Kula Shaker, Peasants, Pigs and Astronauts- Scott Slonaker

REVIEW: Kula Shaker, Peasants, Pigs and Astronauts (Columbia)

- Scott Slonaker

It seems that every new band these days needs some sort of gimmick to get noticed these days, and back in 1996, Kula Shaker rode theirs, the Sanskrit-nonsense-chant-and-Beatles-pastiche "Tattva", onto American modern rock radio. The band's debut album, K, proved to be entertaining enough, and with legendary (Pink Floyd, Kiss, Peter Gabriel) producer Bob Ezrin at the helm, Crispian Mills and Co. have followed up with Peasants, Pigs and Astronauts.

British bands, in general, seem to be more interested in one-upping themselves "artistically" than the more American tradition of following the formula and giving people what they want unless forced otherwise (blame Berry Gordy?). Kula Shaker fit squarely into their home country's aesthetic; to say this new album is a tad ambitious is an understatement. Peasants is a truly scrumptious palette sonically, evoking almost every single major Woodstock act (except maybe Sha Na Na...no, wait a second) at some point. Lyrically, however, the record's squarely in the Oasis camp-how a word or phrase sounds is much more important than what it says. "You're a wizard in a blizzard of mystical machine gun" is not exactly Elvis Costello.

The opener, "Great Hosannah", builds slowly over six minutes to a gospel-like crescendo of female backing singers and pulsating organ. Massed vocals on "Mystical Machine Gun" and "108 Battles" call to mind none so much as an amped-up Crosby, Stills, Nash and Young. "Shower Your Love" eschews rock thunder for the White Album's glossier pop contours. (One of the refrain lines, if I'm hearing it correctly, is "I'm not even half the way there/ I'm just a stupid dickhead".)

"Radhe Radhe" sounds like it was dropped in from another genre entirely - a tribal rhythm sung by a female singer, colliding with a brass band that just happens to be marching by.

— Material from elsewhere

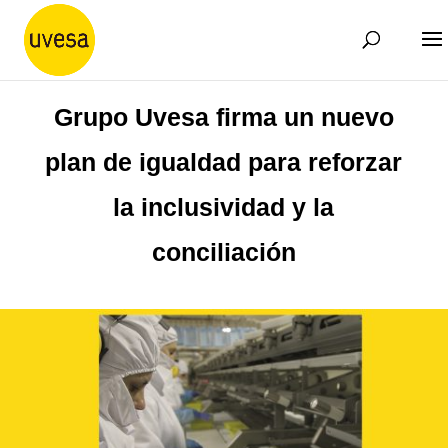
Grupo Uvesa firma un nuevo
plan de igualdad para reforzar
la inclusividad y la
conciliación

Right afterwards, frontman Mills drops in the brief acoustic interlude "I'm Still Here" in an attempt to reassert the humanity lost in the monster-movie splatter of influences around it. Perhaps the best overall track is "Sound of Drums", which is a relatively straightforward stomp highlighted by a great garage-rock organ line (in other words, kinda like their bang-up cover of Deep Purple's cover of Joe South's "Hush" on the I Know What You Did Last Summer soundtrack). Oh, and lest we forget, Mills does lapse back into Sanskrit at the end of the record- give thanks for that trusty "program" button on the CD player.

Peasants is aural candy of the highest order- varied and richly textured. But don't expect Lennonite parables or Jagger-Richards hard-knock-life anthems- sometimes, the riffs you take are equal to the riffs you make.